RENEE MONTAGNE, host:
To Pakistan now, where former Prime Minister Nawaz Sharif returned home yesterday to a jubilant welcome. Sharif had spent years living in exile after being overthrown by the country's current president and army chief, Pervez Musharraf. Today, Nawaz Sharif registered to take part in Pakistan's upcoming elections, scheduled for early next year. Likely to run in the elections, is an alliance of Islamist political parties. And that's causing some alarm within the Bush administration.
NPR's Jackie Northam reports from Islamabad.
JACKIE NORTHAM: There are a number of good reasons for concern about Pakistan's upcoming elections. The nuclear-armed country harbors pro-Taliban militants along its border with Afghanistan. It's in the midst of political turmoil and a state of emergency. There's widespread and growing anger against the U.S. and the military dictatorship of General Musharraf. On top of all that, a collection of Islamist political parties will likely participate in the elections.
But Professor Pervez Hoodbhoy, a terrorism expert and political analyst in Islamabad, says it's unlikely that is Islamists, especially Islamist extremists, will sweep to power in Pakistan.
Dr. PERVEZ HOODBHOY (Quaid-e-Azam University): I don't think there's much of a chance of the Islamist parties taking over Pakistani politics in the manner that Hamas did in the Palestinian territories. I do think that as a result of General Musharraf's mistakes and his failure as a political leader that the Islamists have gained an enormous amount of strength. But in terms of electoral politics, no chance that they will take over.
NORTHAM: A collection of six Islamist parties with different agendas formed a coalition during the last elections in 2002. They were able to garner about 16 percent of the vote, much higher than in previous elections.
Rasul Bakhsh Rais, a professor of political science at LUMS University in Lahore, says most of their support came from the tribal areas along the Afghan border, and that people voted in those regions out of anger over the U.S.-led war in Afghanistan. Rais says the Islamists don't draw much support throughout the rest of Pakistan.

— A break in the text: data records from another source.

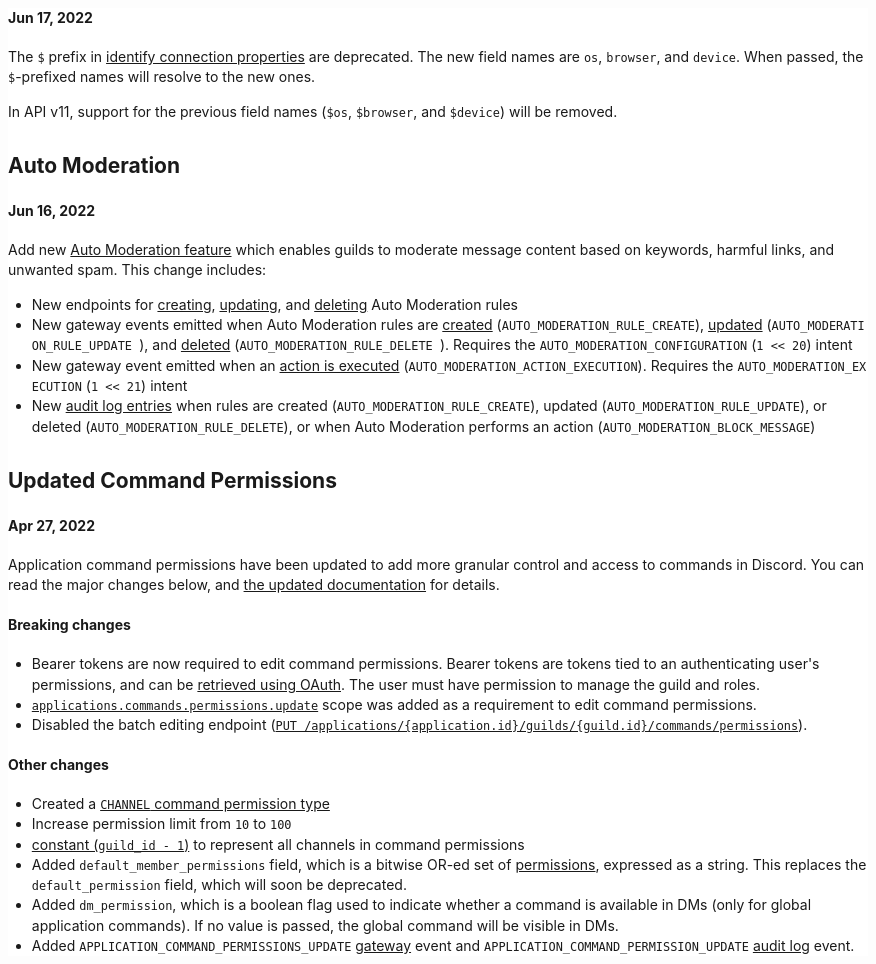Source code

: #### Jun 17, 2022

The `$` prefix in [identify connection properties](/docs/topics/gateway-events#identify-connection-properties) are deprecated. The new field names are `os`, `browser`, and `device`. When passed, the `$`-prefixed names will resolve to the new ones.

In API v11, support for the previous field names (`$os`, `$browser`, and `$device`) will be removed.

## Auto Moderation

#### Jun 16, 2022

Add new [Auto Moderation feature](/docs/resources/auto-moderation) which enables guilds to moderate message content based on keywords, harmful links, and unwanted spam. This change includes:
- New endpoints for [creating](/docs/resources/auto-moderation#create-auto-moderation-rule), [updating](/docs/resources/auto-moderation#modify-auto-moderation-rule), and [deleting](/docs/resources/auto-moderation#delete-auto-moderation-rule) Auto Moderation rules
- New gateway events emitted when Auto Moderation rules are [created](/docs/topics/gateway-events#auto-moderation-rule-create) (`AUTO_MODERATION_RULE_CREATE`), [updated](/docs/topics/gateway-events#auto-moderation-rule-update) (`AUTO_MODERATION_RULE_UPDATE `), and [deleted](/docs/topics/gateway-events#auto-moderation-rule-delete) (`AUTO_MODERATION_RULE_DELETE `). Requires the `AUTO_MODERATION_CONFIGURATION` (`1 << 20`) intent
- New gateway event emitted when an [action is executed](/docs/topics/gateway-events#auto-moderation-action-execution) (`AUTO_MODERATION_ACTION_EXECUTION`). Requires the `AUTO_MODERATION_EXECUTION` (`1 << 21`) intent
- New [audit log entries](/docs/resources/audit-log#audit-log-events) when rules are created (`AUTO_MODERATION_RULE_CREATE`), updated (`AUTO_MODERATION_RULE_UPDATE`), or deleted (`AUTO_MODERATION_RULE_DELETE`), or when Auto Moderation performs an action (`AUTO_MODERATION_BLOCK_MESSAGE`)

## Updated Command Permissions

#### Apr 27, 2022

Application command permissions have been updated to add more granular control and access to commands in Discord. You can read the major changes below, and [the updated documentation](/docs/interactions/application-commands#permissions) for details.

#### Breaking changes

- Bearer tokens are now required to edit command permissions. Bearer tokens are tokens tied to an authenticating user's permissions, and can be [retrieved using OAuth](/docs/topics/oauth2). The user must have permission to manage the guild and roles.
- [`applications.commands.permissions.update`](/docs/topics/oauth2#oauth2-scopes) scope was added as a requirement to edit command permissions.
- Disabled the batch editing endpoint ([`PUT /applications/{application.id}/guilds/{guild.id}/commands/permissions`](/docs/interactions/application-commands#batch-edit-application-command-permissions)).

#### Other changes

- Created a [`CHANNEL` command permission type](/docs/interactions/application-commands#application-command-permission-type)
- Increase permission limit from `10` to `100`
-  [constant (`guild_id - 1`)](/docs/interactions/application-commands#application-command-permissions-constants) to represent all channels in command permissions
- Added `default_member_permissions` field, which is a bitwise OR-ed set of [permissions](/docs/topics/permissions#bitwise-permission-flags), expressed as a string. This replaces the `default_permission` field, which will soon be deprecated.
- Added `dm_permission`, which is a boolean flag used to indicate whether a command is available in DMs (only for global application commands). If no value is passed, the global command will be visible in DMs.
- Added `APPLICATION_COMMAND_PERMISSIONS_UPDATE` [gateway](/docs/topics/gateway-events#application-command-permissions-update) event and `APPLICATION_COMMAND_PERMISSION_UPDATE` [audit log](/docs/resources/audit-log) event.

Dr. RASUL BAKHSH RAIS (Lahore University of Management Sciences): If I look at the (unintelligible) support base of the religious political parties in Pakistan, it is very much narrow. They have not been able to really reach out to the upper middle classes and even in to the ordinary people who really suspect them.
NORTHAM: Rais says it's important to understand that the religious political parties in Pakistan have worked within the constitutional framework of the country. Rais points to the largest Islamist party, the Jamaat-e-Islami
Dr. RAIS: The Jamaat-e-Islami of Pakistan is truly a political party because it is non-sectarian and it has an Islamist agenda only through democratic means that it wants to pursue.

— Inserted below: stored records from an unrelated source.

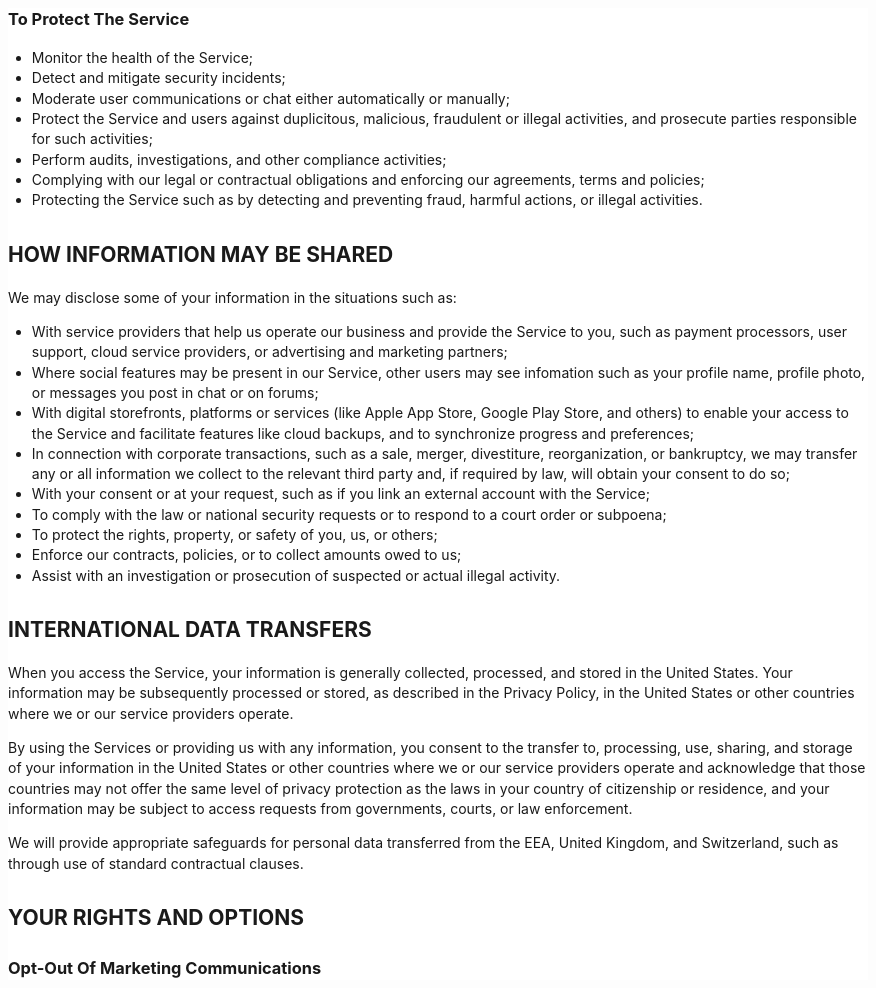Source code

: ### To Protect The Service

- Monitor the health of the Service;
- Detect and mitigate security incidents;
- Moderate user communications or chat either automatically or manually;
- Protect the Service and users against duplicitous, malicious, fraudulent or illegal activities, and prosecute parties responsible for such activities;
- Perform audits, investigations, and other compliance activities;
- Complying with our legal or contractual obligations and enforcing our agreements, terms and policies;
- Protecting the Service such as by detecting and preventing fraud, harmful actions, or illegal activities.

## HOW INFORMATION MAY BE SHARED

We may disclose some of your information in the situations such as:

- With service providers that help us operate our business and provide the Service to you, such as payment processors, user support, cloud service providers, or advertising and marketing partners;
- Where social features may be present in our Service, other users may see infomation such as your profile name, profile photo, or messages you post in chat or on forums;
- With digital storefronts, platforms or services (like Apple App Store, Google Play Store, and others) to enable your access to the Service and facilitate features like cloud backups, and to synchronize progress and preferences;
- In connection with corporate transactions, such as a sale, merger, divestiture, reorganization, or bankruptcy, we may transfer any or all information we collect to the relevant third party and, if required by law, will obtain your consent to do so;
- With your consent or at your request, such as if you link an external account with the Service;
- To comply with the law or national security requests or to respond to a court order or subpoena;
- To protect the rights, property, or safety of you, us, or others;
- Enforce our contracts, policies, or to collect amounts owed to us;
- Assist with an investigation or prosecution of suspected or actual illegal activity.

## INTERNATIONAL DATA TRANSFERS

When you access the Service, your information is generally collected, processed, and stored in the United States. Your information may be subsequently processed or stored, as described in the Privacy Policy, in the United States or other countries where we or our service providers operate.

By using the Services or providing us with any information, you consent to the transfer to, processing, use, sharing, and storage of your information in the United States or other countries where we or our service providers operate and acknowledge that those countries may not offer the same level of privacy protection as the laws in your country of citizenship or residence, and your information may be subject to access requests from governments, courts, or law enforcement.

We will provide appropriate safeguards for personal data transferred from the EEA, United Kingdom, and Switzerland, such as through use of standard contractual clauses.

## YOUR RIGHTS AND OPTIONS

### Opt-Out Of Marketing Communications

NORTHAM: Professor Khurshid Ahmad, the senior vice president of Jamaat-e-Islami, says his party was formed in 1941 primarily as an ideological movement. But Ahmed said Jamaat-e-Islami has stayed within its original ideals of change through democratic social mobilization, even though some in the party are pushing to be more radical, especially when the Pakistan army launches attacks against pro-Taliban militants in its stronghold in the northwest region of the country.
Dr. KHURSHID AHMAD (Jamaat-e-Islami): We have never allowed our organization - despite all these attacks, deviations, provocations - to move in the direction (unintelligible) we have never. Because it is a matter of principle with us. Principle - that means and ends both must be correct.

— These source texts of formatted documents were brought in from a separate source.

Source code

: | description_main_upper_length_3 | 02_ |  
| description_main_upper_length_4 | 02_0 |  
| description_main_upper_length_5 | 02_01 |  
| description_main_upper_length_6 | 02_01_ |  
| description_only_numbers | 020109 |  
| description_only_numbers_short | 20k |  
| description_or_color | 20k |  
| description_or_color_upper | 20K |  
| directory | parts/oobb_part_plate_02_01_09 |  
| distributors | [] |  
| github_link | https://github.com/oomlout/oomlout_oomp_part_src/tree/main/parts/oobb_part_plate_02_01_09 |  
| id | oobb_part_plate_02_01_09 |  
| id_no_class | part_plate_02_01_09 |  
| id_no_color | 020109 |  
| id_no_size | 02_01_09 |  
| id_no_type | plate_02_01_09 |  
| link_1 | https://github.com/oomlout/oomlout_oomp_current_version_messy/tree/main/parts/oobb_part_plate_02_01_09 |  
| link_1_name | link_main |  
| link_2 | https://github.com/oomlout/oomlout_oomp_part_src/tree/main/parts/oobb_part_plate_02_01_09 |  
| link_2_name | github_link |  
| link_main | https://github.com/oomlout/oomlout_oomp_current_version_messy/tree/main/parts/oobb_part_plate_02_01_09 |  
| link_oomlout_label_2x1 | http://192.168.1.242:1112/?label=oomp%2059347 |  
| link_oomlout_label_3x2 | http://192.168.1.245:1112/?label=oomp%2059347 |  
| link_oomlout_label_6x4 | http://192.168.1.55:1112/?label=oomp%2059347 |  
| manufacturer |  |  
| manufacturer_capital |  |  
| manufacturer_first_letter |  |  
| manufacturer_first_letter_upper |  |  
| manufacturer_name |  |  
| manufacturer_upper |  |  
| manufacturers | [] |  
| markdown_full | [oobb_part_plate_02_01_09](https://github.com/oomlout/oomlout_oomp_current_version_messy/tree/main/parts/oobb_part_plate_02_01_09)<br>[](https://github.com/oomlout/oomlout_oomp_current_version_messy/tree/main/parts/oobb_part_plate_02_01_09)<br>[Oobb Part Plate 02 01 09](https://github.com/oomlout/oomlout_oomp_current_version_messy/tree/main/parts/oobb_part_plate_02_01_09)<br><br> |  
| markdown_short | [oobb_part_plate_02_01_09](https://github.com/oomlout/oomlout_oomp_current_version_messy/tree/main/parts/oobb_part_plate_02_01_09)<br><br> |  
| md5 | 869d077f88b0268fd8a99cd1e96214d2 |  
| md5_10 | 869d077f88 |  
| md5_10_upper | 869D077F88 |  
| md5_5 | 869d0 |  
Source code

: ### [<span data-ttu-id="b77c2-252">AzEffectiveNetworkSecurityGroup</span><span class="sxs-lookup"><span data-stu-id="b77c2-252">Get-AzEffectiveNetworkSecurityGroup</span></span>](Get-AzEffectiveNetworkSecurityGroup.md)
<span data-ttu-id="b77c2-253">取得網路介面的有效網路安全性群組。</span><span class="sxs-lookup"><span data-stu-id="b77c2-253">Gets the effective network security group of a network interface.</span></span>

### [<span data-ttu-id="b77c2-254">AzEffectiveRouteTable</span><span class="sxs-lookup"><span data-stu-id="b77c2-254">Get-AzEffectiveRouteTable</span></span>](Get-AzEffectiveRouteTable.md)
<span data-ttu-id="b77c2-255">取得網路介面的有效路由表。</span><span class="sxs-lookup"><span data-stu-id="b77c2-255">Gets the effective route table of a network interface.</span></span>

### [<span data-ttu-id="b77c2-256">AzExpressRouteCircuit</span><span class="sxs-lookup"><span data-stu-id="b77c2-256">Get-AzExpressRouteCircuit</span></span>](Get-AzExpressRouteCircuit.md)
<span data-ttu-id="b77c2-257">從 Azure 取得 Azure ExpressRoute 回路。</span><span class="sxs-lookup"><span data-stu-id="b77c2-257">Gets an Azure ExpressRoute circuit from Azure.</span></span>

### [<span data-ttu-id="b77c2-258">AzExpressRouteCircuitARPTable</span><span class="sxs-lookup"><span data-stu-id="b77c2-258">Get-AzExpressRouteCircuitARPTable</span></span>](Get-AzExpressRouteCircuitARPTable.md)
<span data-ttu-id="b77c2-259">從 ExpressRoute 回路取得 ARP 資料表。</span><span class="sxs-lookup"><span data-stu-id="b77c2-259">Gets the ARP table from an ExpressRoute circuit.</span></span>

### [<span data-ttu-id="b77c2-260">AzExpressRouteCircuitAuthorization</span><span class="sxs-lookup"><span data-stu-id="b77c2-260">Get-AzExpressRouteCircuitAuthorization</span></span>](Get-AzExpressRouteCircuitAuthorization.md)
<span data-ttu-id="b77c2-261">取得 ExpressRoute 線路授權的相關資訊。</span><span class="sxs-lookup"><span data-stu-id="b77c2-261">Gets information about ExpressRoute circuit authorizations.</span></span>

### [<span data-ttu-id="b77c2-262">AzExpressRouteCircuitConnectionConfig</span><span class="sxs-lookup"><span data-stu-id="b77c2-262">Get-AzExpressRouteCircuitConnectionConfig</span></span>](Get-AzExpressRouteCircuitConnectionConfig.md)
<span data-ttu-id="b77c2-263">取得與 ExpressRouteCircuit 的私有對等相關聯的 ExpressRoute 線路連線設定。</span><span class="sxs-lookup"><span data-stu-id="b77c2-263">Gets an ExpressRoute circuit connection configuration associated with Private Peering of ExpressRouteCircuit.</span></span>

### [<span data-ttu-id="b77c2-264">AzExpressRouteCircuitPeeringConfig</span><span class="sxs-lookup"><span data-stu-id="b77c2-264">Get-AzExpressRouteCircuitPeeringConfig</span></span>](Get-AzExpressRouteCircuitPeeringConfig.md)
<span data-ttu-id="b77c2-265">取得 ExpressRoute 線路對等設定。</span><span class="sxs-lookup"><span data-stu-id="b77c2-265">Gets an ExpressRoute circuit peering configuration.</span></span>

NORTHAM: But Professor Hoodbhoy says the Islamist parties do little to stop extremists from carrying out suicide bombings or other attacks, and condemn the Pakistan military whenever it takes action against suspected terrorist strongholds. But Hoodbhoy says the militants are often beholden to radical tribal leaders and have little need for the organized Islamist political parties.
Dr. HOODBHOY: The Islamist parties may have secret sympathies with the Taliban and al-Qaida, but those guys have gotten far beyond what even these parties can advocate. So these parties actually find themselves in the center so far as Pakistani politics is concerned.
NORTHAM: Hoodbhoy says the real issues in this election are security, social services, and putting food on the table. And Hoodbhoy says the Islamist parties have not come up with any manifesto to lead Pakistan out of what he calls the mess it's in.
Jackie Northam, NPR News, Islamabad.